* [EXCERPT PROVIDED]:
....

Any Officer or agent elected or appointed by the Board of Directors may be
removed by the Board, with or without cause, whenever in its judgment the best
interests of the corporation will be served thereby.
Any
Officer or agent elected by the Shareholders may be removed only by vote of
the
Shareholders,
unless the Shareholders shall have authorized the Directors to remove such
officer or agent.
Any
vacancy, however occurring, in any office may be filled by the Board of
Directors, unless the Bylaws shall have expressly reserved such power to the
Shareholders.
Removal
of any Officer shall be without prejudice to the contract rights, if any, of the
person so removed; however, election or appointment of an Officer or agent shall
not of itself create contract rights.
Section 4
.
Compensation
. The
compensation of the President, the Secretary, the Treasurer and such other
Officers elected or appointed by the Board of Directors shall be fixed by the
Board of Directors and may be changed from time to time by a majority vote of
the Board. The fact that an Officer is also a Director shall not preclude such
person from receiving compensation as either a Director or Officer, nor
shall it affect the validity of any resolution by the Board of Directors fixing
such compensation. The President shall have authority to fix the salaries of all
employees of the corporation other than Officers elected or appointed by the
Board of Directors.
ARTICLE IV. STOCK
CERTIFICATES
Section 1
.
Issuance
. Every
holder of shares in this corporation shall be entitled to have a certificate,
representing all shares to which he is entitled. No certificate shall be issued
for any share until such share is fully paid. Each share shall have a par value
of $.001.
Section 2
.
Form
. Certificates
representing shares in this corporation shall be signed by the President or any
Vice President and the Secretary or any Assistant Secretary and may be sealed
with the seal of this corporation or a facsimile thereof. The signatures of the
President or Vice President and the Secretary or Assistant Secretary may be
facsimiles if the certificate is manually signed on behalf of a transfer agent
or a registrar, other than the corporation itself or an employee of the
corporation. In case any Officer who signed or whose facsimile signature has
been placed upon such certificate shall have ceased to be such Officer before
such certificate is issued, it may be issued by the corporation with the same
effect as if he were such Officer at the date of its issuance.
Every
certificate representing shares which are restricted as to the sale, disposition
or other transfer of such shares shall state that such shares are restricted as
to transfer and shall set forth or fairly summarize upon the certificate, or
shall state that the corporation will furnish to any Shareholder upon request
and without charge a full statement of, such restrictions.

....

* [SUPPLIED DATA]:
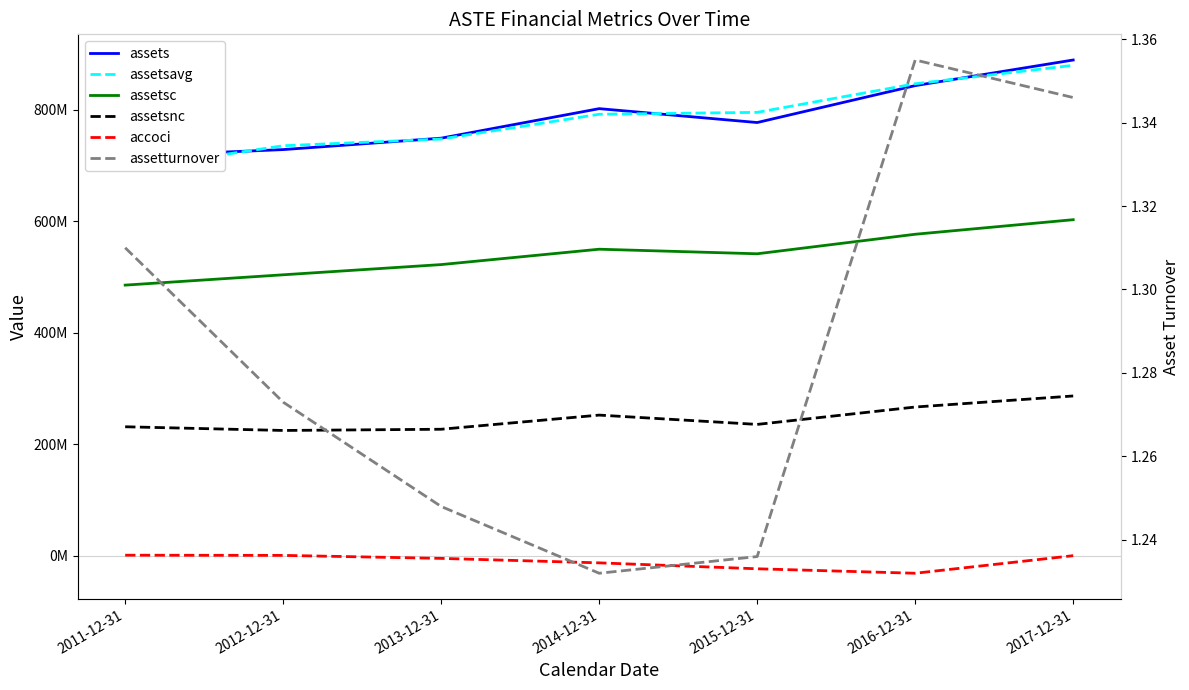

Which series has the widest spread of values?

assetsavg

....

* [EXERCISE DESCRIPTION]: Write the next part of the corporate bylaws excerpt, picking up after its last sentence.

* [ANSWER]:
Each
certificate representing shares shall state upon the face thereof: the name of
the corporation; that the corporation is organized under the laws of this state;
the name of the person or persons to whom issued; the number and class of
shares, and the designation of the series, if any, which such certificate
represents; and the par value of each share represented by such certificate
stated as $.001.
Section 3
.
Transfer of Stock
.
The corporation shall register a stock certificate presented to it for transfer
if the certificate is properly endorsed by the holder of record or by his duly
authorized attorney.
Section 4
.
Lost, Stolen, or Destroyed
Certificates
. The corporation shall issue a new stock certificate in the
place of any certificate previously issued if the holder of record of the
certificate (a) makes proof in affidavit form that it has been lost, destroyed
or wrongfully taken; (b) requests the issue of a new certificate before the
corporation has notice that the certificate has been acquired by a purchaser for
value in good faith and without notice of any adverse claim; and (c) satisfies
any other reasonable requirements imposed by the corporation, including bond in
such form as the corporation may direct, to indemnify the corporation, the
transfer agent, and registrar against any claim that may be made on account of
the alleged loss, destruction or theft of a certificate.
ARTICLE V. BOOKS AND
RECORDS
Section 1
.
Books and Records
.
This corporation shall keep correct and complete books and records of account
and shall keep minutes of the proceedings of its Shareholders, Board of
Directors and committees of Directors.
This
corporation shall keep at its registered office or principal place of business,
or at the office of its transfer agent or registrar, a record of its
Shareholders, giving the names and addresses of all Shareholders, and the
number, class and series, if any, of the shares held by each.
Any
books, records and minutes may be in written form or in any other form capable
of being converted into written form within a reasonable time.
Section 2
.
Shareholders' Inspection
Rights
. Any person who shall have been a holder of record of one quarter
of one percent (.25%) shares or of voting trust certificates therefor at least
six months immediately preceding his demand or shall be the holder of record of,
or the holder of record of voting trust certificates for, at least five percent
of the outstanding shares of any class or series of the corporation, upon
written demand stating the purpose thereof, shall have the right to examine, in
person or by agent or attorney, at any reasonable time or times, for any proper
purpose its relevant books and records of accounts, minutes and records of
Shareholders and to make extracts therefrom.
Section 3
.
Financial
Information
. Not later than four months after the close of each fiscal
year, this corporation shall prepare a balance sheet showing in reasonable
detail the financial condition of the corporation as of the close of its fiscal
year, and a profit and loss statement showing the results of the operations of
the corporation during its fiscal year. This requirement may be modified by a
resolution of the Shareholders not later than four months after the close of
each fiscal year.
Upon
written request of any Shareholder or holder of voting trust certificates for
shares of the corporation, the corporation shall mail to such Shareholder or
holder of voting trust certificates a copy of the most recent such balance sheet
and profit and loss statement.
The
balance sheets and profit and loss statements shall be filed in the registered
office of the corporation in this state, shall be kept for at least five years,
and shall be subject to inspection during business hours by any Shareholder or
holder of voting trust certificates, in person or by agent.
ARTICLE VI.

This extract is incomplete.